Dr. Emanuel is the most widely cited bioethicist in history. He has over 350 publications and has authored or edited 16 books. Recent books include Eat Your Ice Cream (2026), Which Country Has the World’s Best Health Care (2020), Prescription for the Future (2017), Reinventing American Health Care: How the Affordable Care Act Will Improve our Terribly Complex, Blatantly Unjust, Outrageously Expensive, Grossly Inefficient, Error Prone System (2014) and Brothers Emanuel (2013).
Dr. Emanuel regularly contributes to the New York Times, the Washington Post, the Wall Street Journal, The Atlantic, and appears on BBC, NPR, CNN, MSNBC, CNBC and other media outlets.
He has received numerous awards including election to the Institute of Medicine (IOM) of the National Academy of Science, the American Academy of Arts and Sciences, the Association of American Physicians, and the Royal College of Medicine (UK). He received –but refused— a Fulbright Scholarship. He was a Guggenheim Fellow.

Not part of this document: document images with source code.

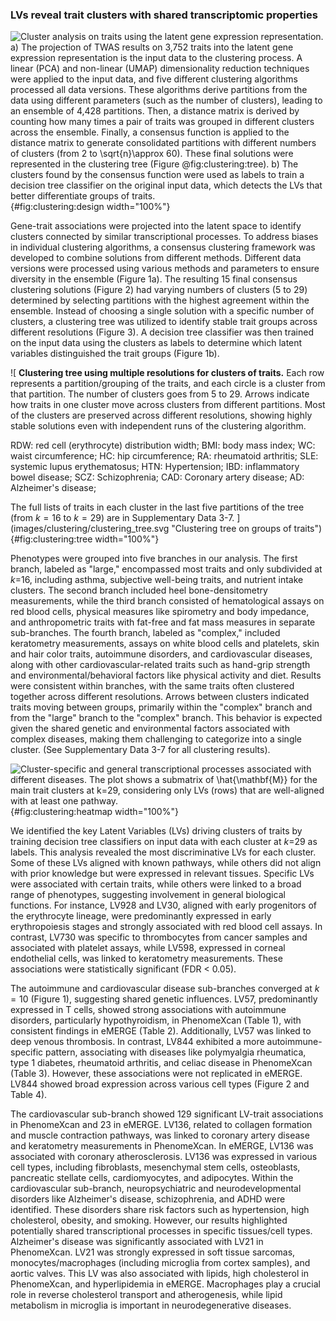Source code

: ### LVs reveal trait clusters with shared transcriptomic properties

![
**Cluster analysis on traits using the latent gene expression representation.**
**a)** The projection of TWAS results on 3,752 traits into the latent gene expression representation is the input data to the clustering process.
A linear (PCA) and non-linear (UMAP) dimensionality reduction techniques were applied to the input data, and five different clustering algorithms processed all data versions.
These algorithms derive partitions from the data using different parameters (such as the number of clusters), leading to an ensemble of 4,428 partitions.
Then, a distance matrix is derived by counting how many times a pair of traits was grouped in different clusters across the ensemble.
Finally, a consensus function is applied to the distance matrix to generate consolidated partitions with different numbers of clusters (from 2 to $\sqrt{n}\approx$ 60).
These final solutions were represented in the clustering tree (Figure @fig:clustering:tree).
**b)** The clusters found by the consensus function were used as labels to train a decision tree classifier on the original input data, which detects the LVs that better differentiate groups of traits.
](images/clustering/clustering_design.svg "Cluster analysis on traits"){#fig:clustering:design width="100%"}


Gene-trait associations were projected into the latent space to identify clusters connected by similar transcriptional processes.
To address biases in individual clustering algorithms, a consensus clustering framework was developed to combine solutions from different methods.
Different data versions were processed using various methods and parameters to ensure diversity in the ensemble (Figure 1a).
The resulting 15 final consensus clustering solutions (Figure 2) had varying numbers of clusters (5 to 29) determined by selecting partitions with the highest agreement within the ensemble.
Instead of choosing a single solution with a specific number of clusters, a clustering tree was utilized to identify stable trait groups across different resolutions (Figure 3).
A decision tree classifier was then trained on the input data using the clusters as labels to determine which latent variables distinguished the trait groups (Figure 1b).


![
**Clustering tree using multiple resolutions for clusters of traits.**
Each row represents a partition/grouping of the traits, and each circle is a cluster from that partition.
The number of clusters goes from 5 to 29.
Arrows indicate how traits in one cluster move across clusters from different partitions.
Most of the clusters are preserved across different resolutions, showing highly stable solutions even with independent runs of the clustering algorithm.
<!--  -->
RDW: red cell (erythrocyte) distribution width;
BMI: body mass index;
WC: waist circumference;
HC: hip circumference;
RA: rheumatoid arthritis;
SLE: systemic lupus erythematosus;
HTN: Hypertension;
IBD: inflammatory bowel disease;
SCZ: Schizophrenia;
CAD: Coronary artery disease;
AD: Alzheimer's disease;
<!--  -->
The full lists of traits in each cluster in the last five partitions of the tree (from $k=16$ to $k=29$) are in Supplementary Data 3-7.
](images/clustering/clustering_tree.svg "Clustering tree on groups of traits"){#fig:clustering:tree width="100%"}


Phenotypes were grouped into five branches in our analysis.
The first branch, labeled as "large," encompassed most traits and only subdivided at $k$=16, including asthma, subjective well-being traits, and nutrient intake clusters.
The second branch included heel bone-densitometry measurements, while the third branch consisted of hematological assays on red blood cells, physical measures like spirometry and body impedance, and anthropometric traits with fat-free and fat mass measures in separate sub-branches.
The fourth branch, labeled as "complex," included keratometry measurements, assays on white blood cells and platelets, skin and hair color traits, autoimmune disorders, and cardiovascular diseases, along with other cardiovascular-related traits such as hand-grip strength and environmental/behavioral factors like physical activity and diet.
Results were consistent within branches, with the same traits often clustered together across different resolutions.
Arrows between clusters indicated traits moving between groups, primarily within the "complex" branch and from the "large" branch to the "complex" branch.
This behavior is expected given the shared genetic and environmental factors associated with complex diseases, making them challenging to categorize into a single cluster.
(See Supplementary Data 3-7 for all clustering results).


![
**Cluster-specific and general transcriptional processes associated with different diseases.**
The plot shows a submatrix of $\hat{\mathbf{M}}$ for the main trait clusters at $k$=29, considering only LVs (rows) that are well-aligned with at least one pathway.
](images/clustering/global_clustermap-plain.svg "Heatmap with gene modules and traits"){#fig:clustering:heatmap width="100%"}


We identified the key Latent Variables (LVs) driving clusters of traits by training decision tree classifiers on input data with each cluster at $k$=29 as labels.
This analysis revealed the most discriminative LVs for each cluster.
Some of these LVs aligned with known pathways, while others did not align with prior knowledge but were expressed in relevant tissues.
Specific LVs were associated with certain traits, while others were linked to a broad range of phenotypes, suggesting involvement in general biological functions.
For instance, LV928 and LV30, aligned with early progenitors of the erythrocyte lineage, were predominantly expressed in early erythropoiesis stages and strongly associated with red blood cell assays.
In contrast, LV730 was specific to thrombocytes from cancer samples and associated with platelet assays, while LV598, expressed in corneal endothelial cells, was linked to keratometry measurements.
These associations were statistically significant (FDR < 0.05).


The autoimmune and cardiovascular disease sub-branches converged at $k=10$ (Figure 1), suggesting shared genetic influences.
LV57, predominantly expressed in T cells, showed strong associations with autoimmune disorders, particularly hypothyroidism, in PhenomeXcan (Table 1), with consistent findings in eMERGE (Table 2).
Additionally, LV57 was linked to deep venous thrombosis.
In contrast, LV844 exhibited a more autoimmune-specific pattern, associating with diseases like polymyalgia rheumatica, type 1 diabetes, rheumatoid arthritis, and celiac disease in PhenomeXcan (Table 3).
However, these associations were not replicated in eMERGE.
LV844 showed broad expression across various cell types (Figure 2 and Table 4).


The cardiovascular sub-branch showed 129 significant LV-trait associations in PhenomeXcan and 23 in eMERGE.
LV136, related to collagen formation and muscle contraction pathways, was linked to coronary artery disease and keratometry measurements in PhenomeXcan.
In eMERGE, LV136 was associated with coronary atherosclerosis.
LV136 was expressed in various cell types, including fibroblasts, mesenchymal stem cells, osteoblasts, pancreatic stellate cells, cardiomyocytes, and adipocytes.
Within the cardiovascular sub-branch, neuropsychiatric and neurodevelopmental disorders like Alzheimer's disease, schizophrenia, and ADHD were identified.
These disorders share risk factors such as hypertension, high cholesterol, obesity, and smoking.
However, our results highlighted potentially shared transcriptional processes in specific tissues/cell types.
Alzheimer's disease was significantly associated with LV21 in PhenomeXcan.
LV21 was strongly expressed in soft tissue sarcomas, monocytes/macrophages (including microglia from cortex samples), and aortic valves.
This LV was also associated with lipids, high cholesterol in PhenomeXcan, and hyperlipidemia in eMERGE.
Macrophages play a crucial role in reverse cholesterol transport and atherogenesis, while lipid metabolism in microglia is important in neurodegenerative diseases.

He has been named the Dan David Prize Laureate in Bioethics, a recipient of the AMA-Burroughs Wellcome Leadership Award, the Public Service Award from the American Society of Clinical Oncology, Lifetime Achievement Award from the American Society of Bioethics and Humanities, Robert Wood Johnson Foundation David E. Rogers Award, President's Medal for Social Justice Roosevelt University, the John Mendelsohn Award from the MD Anderson Cancer Center and recipient of the Patricia Price Browne Prize in Biomedical Ethics.

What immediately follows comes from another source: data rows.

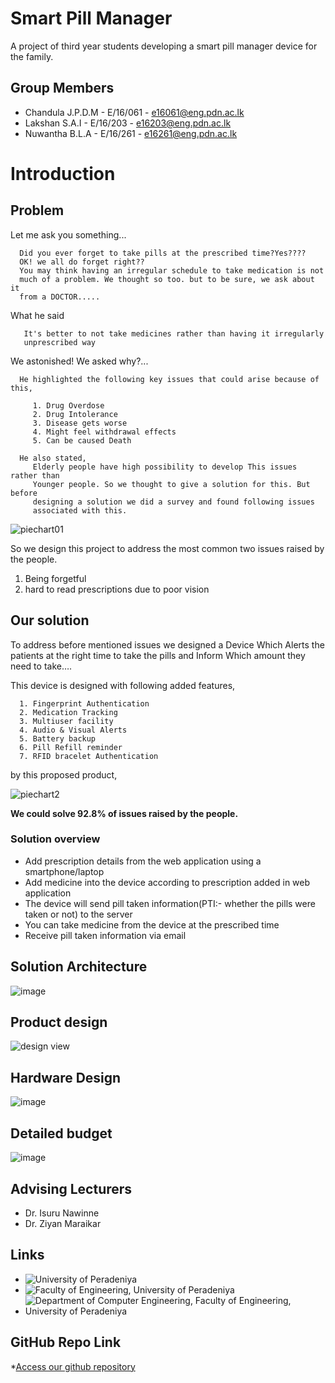 # Smart Pill Manager
A project of third year students developing a smart pill manager device for the family.

## Group Members

- Chandula J.P.D.M   - E/16/061 - e16061@eng.pdn.ac.lk
- Lakshan S.A.I      - E/16/203 - e16203@eng.pdn.ac.lk
- Nuwantha B.L.A     - E/16/261 - e16261@eng.pdn.ac.lk


# Introduction

## Problem

Let me ask you something...

      Did you ever forget to take pills at the prescribed time?Yes???? 
      OK! we all do forget right??
      You may think having an irregular schedule to take medication is not
      much of a problem. We thought so too. but to be sure, we ask about it
      from a DOCTOR.....
What he said

       It's better to not take medicines rather than having it irregularly
       unprescribed way

We astonished! We asked why?...

      He highlighted the following key issues that could arise because of this,                     

         1. Drug Overdose
         2. Drug Intolerance
         3. Disease gets worse
         4. Might feel withdrawal effects
         5. Can be caused Death

      He also stated,
         Elderly people have high possibility to develop This issues rather than 
         Younger people. So we thought to give a solution for this. But before 
         designing a solution we did a survey and found following issues
         associated with this.

 ![piechart01](https://user-images.githubusercontent.com/62101791/98900562-09bf4d00-24d8-11eb-8433-b8214ef2645a.png)

So we design this project to address the most common two issues raised by the people.
 1. Being forgetful
 2. hard to read prescriptions due to poor vision
 
## Our solution

To address before mentioned issues we designed a Device Which Alerts the patients at the right time to take the pills and Inform Which amount they need to take….

This device is designed with following added features,
            
      1. Fingerprint Authentication
      2. Medication Tracking
      3. Multiuser facility
      4. Audio & Visual Alerts
      5. Battery backup 
      6. Pill Refill reminder
      7. RFID bracelet Authentication

by this proposed product,


 ![piechart2](https://user-images.githubusercontent.com/62101791/98900672-41c69000-24d8-11eb-81c0-312e94df8ad2.png)



**We could solve 92.8% of issues raised by the people.**

### Solution overview
- Add prescription details from the web application using a smartphone/laptop
- Add medicine into the device according to prescription added in web application
- The device will send pill taken information(PTI:- whether the pills were taken or not) to the server
- You can take medicine from the device at the prescribed time
- Receive pill taken information via email 

## Solution Architecture
![image](https://user-images.githubusercontent.com/62101791/99034636-a6025600-25a3-11eb-9ae2-b8e9c589fec0.png)


## Product design     
 ![design view](https://user-images.githubusercontent.com/62101791/98900733-63277c00-24d8-11eb-8a57-8d0e04eda2ba.png)

## Hardware Design
 ![image](https://user-images.githubusercontent.com/62101791/98899693-193d9680-24d6-11eb-8de5-6e527fdf8a40.png)


## Detailed budget
 ![image](https://user-images.githubusercontent.com/62101791/99028989-4f8f1a80-2597-11eb-8458-ebadf6f5ae63.png)
## Advising Lecturers 
  - Dr. Isuru Nawinne
  - Dr. Ziyan Maraikar

## Links
* ![University of Peradeniya](https://www.pdn.ac.lk/)
* ![Faculty of Engineering, University of Peradeniya](https://eng.pdn.ac.lk/) 
* ![Department of Computer Engineering, Faculty of Engineering, University of Peradeniya](http://www.ce.pdn.ac.lk/) 

## GitHub Repo Link
  *[Access our github repository](https://github.com/cepdnaclk/e16-3yp-smart-pill-manager/)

Dr. Emanuel received honorary degrees from Icahn School of Medicine at Mt. Sinai, Union Graduate College, the Medical College of Wisconsin, and Macalester College.

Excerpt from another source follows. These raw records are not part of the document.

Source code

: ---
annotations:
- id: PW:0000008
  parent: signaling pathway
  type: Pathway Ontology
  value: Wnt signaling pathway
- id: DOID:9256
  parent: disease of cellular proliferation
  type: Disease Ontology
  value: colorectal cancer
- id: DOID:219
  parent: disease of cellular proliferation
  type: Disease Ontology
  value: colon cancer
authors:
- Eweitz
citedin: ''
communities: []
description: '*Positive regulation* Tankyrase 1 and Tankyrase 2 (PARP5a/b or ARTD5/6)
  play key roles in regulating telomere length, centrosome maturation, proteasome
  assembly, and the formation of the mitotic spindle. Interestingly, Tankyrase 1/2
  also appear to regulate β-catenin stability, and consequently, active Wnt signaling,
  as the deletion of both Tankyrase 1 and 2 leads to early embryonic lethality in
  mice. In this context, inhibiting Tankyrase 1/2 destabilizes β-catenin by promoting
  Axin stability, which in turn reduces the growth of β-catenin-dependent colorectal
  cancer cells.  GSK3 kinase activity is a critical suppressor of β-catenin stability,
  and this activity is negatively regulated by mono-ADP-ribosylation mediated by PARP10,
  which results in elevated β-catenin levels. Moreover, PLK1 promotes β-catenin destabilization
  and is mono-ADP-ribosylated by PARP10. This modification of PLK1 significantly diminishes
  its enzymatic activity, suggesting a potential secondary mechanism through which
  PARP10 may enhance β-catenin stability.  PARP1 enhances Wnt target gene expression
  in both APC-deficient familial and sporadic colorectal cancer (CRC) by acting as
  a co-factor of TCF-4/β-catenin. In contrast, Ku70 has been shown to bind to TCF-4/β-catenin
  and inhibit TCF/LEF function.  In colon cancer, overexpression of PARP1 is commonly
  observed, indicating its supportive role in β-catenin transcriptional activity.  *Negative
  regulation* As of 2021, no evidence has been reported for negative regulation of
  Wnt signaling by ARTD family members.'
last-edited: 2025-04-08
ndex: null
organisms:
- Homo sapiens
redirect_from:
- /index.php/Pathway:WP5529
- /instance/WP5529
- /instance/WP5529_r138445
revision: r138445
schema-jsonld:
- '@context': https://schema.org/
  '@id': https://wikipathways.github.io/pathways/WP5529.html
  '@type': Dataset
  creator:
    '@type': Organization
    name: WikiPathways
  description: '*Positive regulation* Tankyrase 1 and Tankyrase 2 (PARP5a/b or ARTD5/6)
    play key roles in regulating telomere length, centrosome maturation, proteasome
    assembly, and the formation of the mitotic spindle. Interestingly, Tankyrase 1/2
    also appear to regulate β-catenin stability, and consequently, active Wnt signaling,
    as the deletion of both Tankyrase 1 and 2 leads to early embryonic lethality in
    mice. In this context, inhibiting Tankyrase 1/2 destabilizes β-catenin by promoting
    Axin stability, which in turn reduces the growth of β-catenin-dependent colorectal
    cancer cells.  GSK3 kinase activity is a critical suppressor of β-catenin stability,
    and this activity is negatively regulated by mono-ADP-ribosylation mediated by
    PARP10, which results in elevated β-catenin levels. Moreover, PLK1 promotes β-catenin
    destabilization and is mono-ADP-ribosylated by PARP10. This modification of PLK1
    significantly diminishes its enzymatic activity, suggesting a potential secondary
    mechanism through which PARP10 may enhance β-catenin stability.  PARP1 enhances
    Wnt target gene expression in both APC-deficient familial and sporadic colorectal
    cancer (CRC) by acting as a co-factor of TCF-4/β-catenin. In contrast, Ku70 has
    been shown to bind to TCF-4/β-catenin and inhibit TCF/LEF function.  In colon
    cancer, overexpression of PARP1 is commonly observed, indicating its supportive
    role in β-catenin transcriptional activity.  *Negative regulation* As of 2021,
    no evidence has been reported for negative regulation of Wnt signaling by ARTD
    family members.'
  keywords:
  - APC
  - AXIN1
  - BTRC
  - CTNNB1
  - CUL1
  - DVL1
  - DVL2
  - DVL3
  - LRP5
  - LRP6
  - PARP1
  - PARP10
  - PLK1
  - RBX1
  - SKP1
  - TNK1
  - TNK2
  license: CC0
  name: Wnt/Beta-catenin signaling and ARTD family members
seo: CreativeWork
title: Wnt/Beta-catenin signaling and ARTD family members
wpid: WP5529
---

Dr. Emanuel earned an MD (1988) and a PhD in political philosophy (1989) from Harvard University, an MSc in biochemistry from Oxford University (1981), and a BA in chemistry from Amherst College (1979).

Dr. Kate Goodrich serves as Executive in Residence at Optum, where she serves as a mentor and advisor to medical professionals across the organization. In this role, she supports clinician enablement, continuous clinical learning and helps to uphold the highest standards of clinical excellence in the delivery of care to patients.
Dr. Goodrich was previously the Chief Medical Officer at Humana, where she provided executive clinical leadership across the enterprise. She led clinician engagement and retention, healthcare clinical and health services research and efforts to advance the Company’s value-based care and integrated senior care strategies.
Prior to Humana, she held several leadership roles at the Centers for Medicare and Medicaid Services (CMS), including CMS Chief Medical Officer and Director of the Center for Clinical Standards and Quality.
Earlier in her career, Kate served on the faculty at the George Washington University School of Medicine and Health Sciences (GW), where she served as the Director of Hospital Medicine and chaired the Institutional Review Board. She continues to practice as a hospitalist and clinical professor of medicine at GWU.
Kate earned her medical degree from Louisiana State University School of Medicine and her master’s in health services research from Yale University through the Robert Wood Johnson Clinical Scholars Program. She completed her residency in internal medicine and served as a Chief Medical Resident at GWU.
She currently serves on the boards of Tarsus Pharmaceuticals, the National Quality Forum, the Institute for Accountable Care and is a member of the Advisory Board for the Parity Center at the University of Pennsylvania and Otter Health.